Wziąłem wózek. Idę. Z tyłu słyszę dziecko ze zrujnowanym życiorysem. To moje dziecko. Zabrałem wózek. Klęczy i płacze na środku biedrowego korytarza. Jakaś baba się na mnie patrzy. Zawracam i idę – proszę, pójdziemy razem – mówię. Złapała za wózek i śmieje się do mnie. Wyobrażam sobie, jak w jej głowie powstaje myśl: a widzisz? wygrałam… Ehhh. To idziemy. Ola dopadła do Inki. Kawy zbożowej. Weźmiemy mamie? No weź. Wzięła. Ala dwie. Razem trzy. Zapakowały do wózka – dziewczynki nie, tylko jedną – i odkładam dwie na miejsce – słyszę po raz kolejny dziecko ze zrujnowaną rzeczywistością – to moje dziecko – proszę – mówię do Ali wręczając jej kawę zbożową INKĘ. Wzięła idziemy dalej. Znów z triumfem na twarzy. Dobrze, że to nie mistrzostwa świata w piłce nożnej. Byłbym zrujnowany.

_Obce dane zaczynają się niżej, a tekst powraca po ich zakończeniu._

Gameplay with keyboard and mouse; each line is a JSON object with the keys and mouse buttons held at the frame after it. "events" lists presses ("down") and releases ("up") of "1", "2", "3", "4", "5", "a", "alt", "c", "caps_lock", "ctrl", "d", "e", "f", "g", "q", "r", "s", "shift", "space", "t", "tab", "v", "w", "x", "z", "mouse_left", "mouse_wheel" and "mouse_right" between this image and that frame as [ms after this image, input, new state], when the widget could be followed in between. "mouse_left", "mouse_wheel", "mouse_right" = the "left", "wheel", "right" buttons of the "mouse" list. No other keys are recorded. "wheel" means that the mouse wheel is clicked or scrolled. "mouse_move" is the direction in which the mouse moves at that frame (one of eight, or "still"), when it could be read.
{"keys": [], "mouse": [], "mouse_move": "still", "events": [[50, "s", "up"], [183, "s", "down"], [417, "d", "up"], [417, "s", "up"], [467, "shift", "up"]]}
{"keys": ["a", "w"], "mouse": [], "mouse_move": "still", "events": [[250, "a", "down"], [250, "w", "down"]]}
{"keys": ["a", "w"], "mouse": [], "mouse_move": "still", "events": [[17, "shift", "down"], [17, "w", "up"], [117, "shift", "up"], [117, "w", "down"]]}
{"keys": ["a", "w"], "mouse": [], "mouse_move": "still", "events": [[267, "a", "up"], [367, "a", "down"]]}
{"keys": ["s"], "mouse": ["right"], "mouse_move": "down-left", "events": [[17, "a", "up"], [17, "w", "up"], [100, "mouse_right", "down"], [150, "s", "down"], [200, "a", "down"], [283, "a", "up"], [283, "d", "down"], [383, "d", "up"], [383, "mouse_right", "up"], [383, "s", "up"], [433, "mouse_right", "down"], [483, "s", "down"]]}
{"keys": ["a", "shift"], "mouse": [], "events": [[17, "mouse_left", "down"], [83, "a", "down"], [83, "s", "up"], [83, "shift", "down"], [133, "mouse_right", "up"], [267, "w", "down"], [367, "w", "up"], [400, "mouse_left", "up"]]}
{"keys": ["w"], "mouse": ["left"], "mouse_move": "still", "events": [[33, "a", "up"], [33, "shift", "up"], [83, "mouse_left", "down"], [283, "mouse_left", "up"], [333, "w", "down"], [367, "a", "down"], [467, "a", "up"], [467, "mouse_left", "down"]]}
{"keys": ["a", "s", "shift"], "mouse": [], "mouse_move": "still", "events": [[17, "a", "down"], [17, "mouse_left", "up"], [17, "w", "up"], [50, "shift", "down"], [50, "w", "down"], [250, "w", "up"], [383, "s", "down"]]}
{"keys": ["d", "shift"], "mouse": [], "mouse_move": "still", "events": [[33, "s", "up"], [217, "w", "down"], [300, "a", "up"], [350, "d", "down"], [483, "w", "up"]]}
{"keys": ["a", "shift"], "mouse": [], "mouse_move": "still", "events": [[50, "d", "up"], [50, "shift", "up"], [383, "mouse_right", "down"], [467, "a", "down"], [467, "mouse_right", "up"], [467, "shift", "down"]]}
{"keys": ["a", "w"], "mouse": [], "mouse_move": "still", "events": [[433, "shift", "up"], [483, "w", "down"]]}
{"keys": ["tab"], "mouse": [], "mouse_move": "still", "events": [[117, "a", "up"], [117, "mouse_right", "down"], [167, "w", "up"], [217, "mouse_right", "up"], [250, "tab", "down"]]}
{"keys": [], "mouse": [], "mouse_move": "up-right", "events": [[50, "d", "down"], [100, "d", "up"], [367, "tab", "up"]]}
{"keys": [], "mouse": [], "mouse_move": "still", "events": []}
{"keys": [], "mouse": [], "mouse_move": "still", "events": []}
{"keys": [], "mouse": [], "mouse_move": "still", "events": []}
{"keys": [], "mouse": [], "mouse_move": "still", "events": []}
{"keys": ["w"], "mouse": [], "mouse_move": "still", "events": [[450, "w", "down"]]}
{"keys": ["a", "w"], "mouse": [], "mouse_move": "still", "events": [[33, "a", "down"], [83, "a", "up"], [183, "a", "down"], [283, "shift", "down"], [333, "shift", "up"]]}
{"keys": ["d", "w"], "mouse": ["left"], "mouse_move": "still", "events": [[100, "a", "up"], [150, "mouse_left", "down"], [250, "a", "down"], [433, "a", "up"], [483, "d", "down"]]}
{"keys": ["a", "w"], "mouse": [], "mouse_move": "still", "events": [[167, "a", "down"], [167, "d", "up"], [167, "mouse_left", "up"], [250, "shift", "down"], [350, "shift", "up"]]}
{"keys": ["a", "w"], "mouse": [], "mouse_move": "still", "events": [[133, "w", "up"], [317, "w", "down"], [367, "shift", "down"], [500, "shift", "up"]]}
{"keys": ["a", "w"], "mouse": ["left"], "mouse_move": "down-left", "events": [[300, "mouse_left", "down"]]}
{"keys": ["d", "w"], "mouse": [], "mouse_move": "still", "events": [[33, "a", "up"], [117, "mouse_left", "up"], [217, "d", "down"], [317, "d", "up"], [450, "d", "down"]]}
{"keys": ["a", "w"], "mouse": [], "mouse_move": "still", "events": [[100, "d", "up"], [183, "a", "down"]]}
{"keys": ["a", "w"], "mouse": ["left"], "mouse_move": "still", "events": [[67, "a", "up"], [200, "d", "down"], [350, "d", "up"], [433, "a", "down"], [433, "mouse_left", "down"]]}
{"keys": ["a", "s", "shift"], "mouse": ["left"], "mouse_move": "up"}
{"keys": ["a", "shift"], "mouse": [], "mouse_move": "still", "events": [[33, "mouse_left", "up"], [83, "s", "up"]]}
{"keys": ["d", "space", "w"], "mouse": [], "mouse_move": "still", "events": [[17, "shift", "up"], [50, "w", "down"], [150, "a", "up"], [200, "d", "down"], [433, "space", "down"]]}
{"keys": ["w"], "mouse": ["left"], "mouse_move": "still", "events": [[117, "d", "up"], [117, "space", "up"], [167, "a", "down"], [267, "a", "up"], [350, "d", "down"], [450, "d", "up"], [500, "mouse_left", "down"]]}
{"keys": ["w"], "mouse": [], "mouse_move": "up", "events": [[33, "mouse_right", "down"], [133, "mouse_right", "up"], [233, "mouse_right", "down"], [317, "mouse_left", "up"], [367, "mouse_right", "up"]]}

O, jakie maluszki kochane – słyszę nagle od miłej, starszej Pani przechodzącej obok nas – tak. To moje największe skarby – odpowiadam. Idziemy dalej.

Nie piję piwa, nie jem słodyczy. Dieta. Wziąłem ogórki konserwowe. Bo lubię. Mało kalorii. Nikt mi nie zeżre, bo nikt prócz mnie nie lubi konserwowych. Wygrałem. Idziemy dalej. Ola dopada do saszetek z zupkami chińskimi. Miętoli. Chrupią – tato, a może to weźmiemy? – nie myszko, to jest dla studentów – CO? – to jest niedobre… Ala w międzyczasie dopada do słoików z czymś tam. Bierze, a ja już wycięty z samego siebie, żeby stanąć obok – Aluś zostaw! – spojrzała na mnie spod byka. Odłożyła…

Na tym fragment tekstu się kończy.